Oh and lets not forget that all the baby boomers will soon be retiring and demanding Social Security and Medicare payments. Baby boomers have had smaller families which means that each retired baby boomer will eventually be supported by only two tax-payers. Younger people can plan on doing that while paying off the federal deficit at the same time while working in a job market in which in which many of the best jobs have gone overseas. Am I wrong in thinking that all this is not a sustainable plan for a long term healthy economy? Would someone please explain to me why politicians, the press and voters have not been more concerned about decades of large scale deficit spending. The combination of the war in Iraq and the tax cuts have made the deficit spending worse than ever. It is almost like we are trying to burn ourselves out econonomically. Would someone who has more knowledge about macro-economics please explain why I should not be worried about any of this! It everything really OK?
I run a small IT consulting business (it's just me) and two of my clients are in health care. Business is good, and these clients are growing like gangbusters.
Long term I worry though, as healthcare isn't fundamentally 'productive' in any sense. It's not making anything new, it's just chewing up a larger and larger percentage of our paychecks in the form of social security, medicare and insurance payments.
Nothing has been made because Aunty Tilly got a $20,000 bypass instead of a $5 bottle of asprin.
If a bottle of asprin results in her passing away but the bypass gives her 20 years more life, then (adjusting for inflation, etc) she merely has to generate $1,000 more wealth each year than she consumes for the operation to be "worth it". And, consider this: she has some dollar value of training and experience, valuable both during her hours working and her other hours contributing to the community. It could be that buying her a bypass would be like fixing the alternator in your car; sure it doesn't result in anything "new" but it is a small repair on a valuable item. You wouldn't throw away your car with a bad alternator; don't throw away (valuable) Aunty Tilly because she's got a bad valve.
Obviously, at some point people get old enough that society will never regain its financial investment in that elderly person (or lifetime-disabled person). S'OK. We're human beings; we take care of each other because we sympathize and empathize. It's part of the human condition, and it's a good thing.
Support a few technologists in Washington.

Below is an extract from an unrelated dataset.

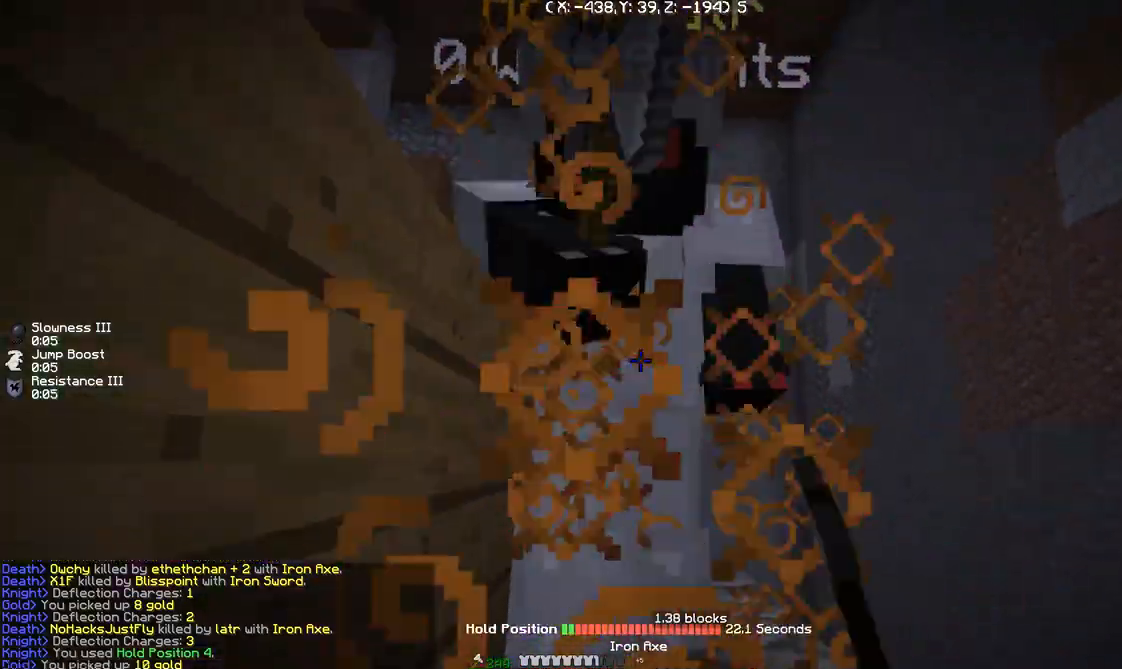
{"keys": ["a", "s"], "events": [[100, "w", "down"], [367, "w", "up"], [434, "s", "down"]]}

> Would YOU like to pay more in taxes so I could quit my job and yet still take 2 vacations a year?
Actually, I do pay taxes in Germany and I have financed such vacations. I have good reason to. My reason is simple. Imagine a poor family in the US finds themselves facing a choice between a $100.000 hospital bill or death of their child.
Do you think they will let the kid die?
The economic model according to which helping the poor is a bad idea (called neoliberal although it is neither new nor liberal), assumes that they will.

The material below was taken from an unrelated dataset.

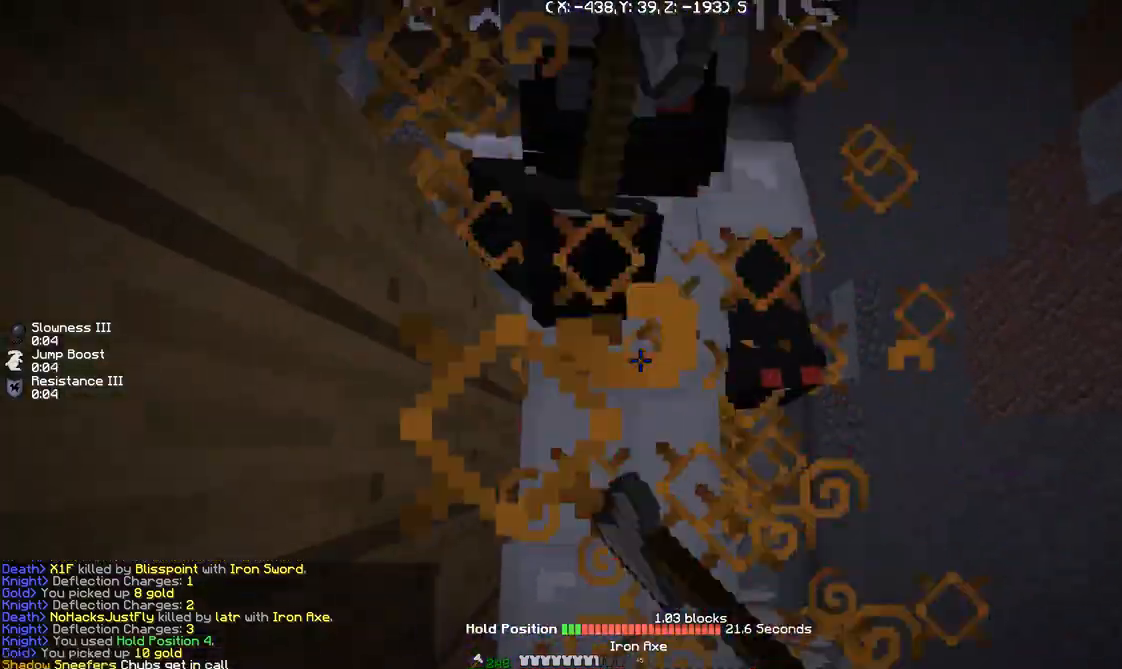
{"keys": ["s"], "events": [[34, "a", "up"]]}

Or will use desperate measures that harm the system that forces them to make the decision?
(Examples include defrauding the hospital, trying to raise money through crime - or even suicide, which destroys investments in education that you helped pay.)
US crime and suicide rates firmly prove this to be the case.
This is why the thinking that the poor do not need help is fundamentally flawed. People not served by the system will attack the system and defending/repairing the system is potentially much more expensive I do prefer financing vacations to massive crime rates and exploding prison populations, thank you very much.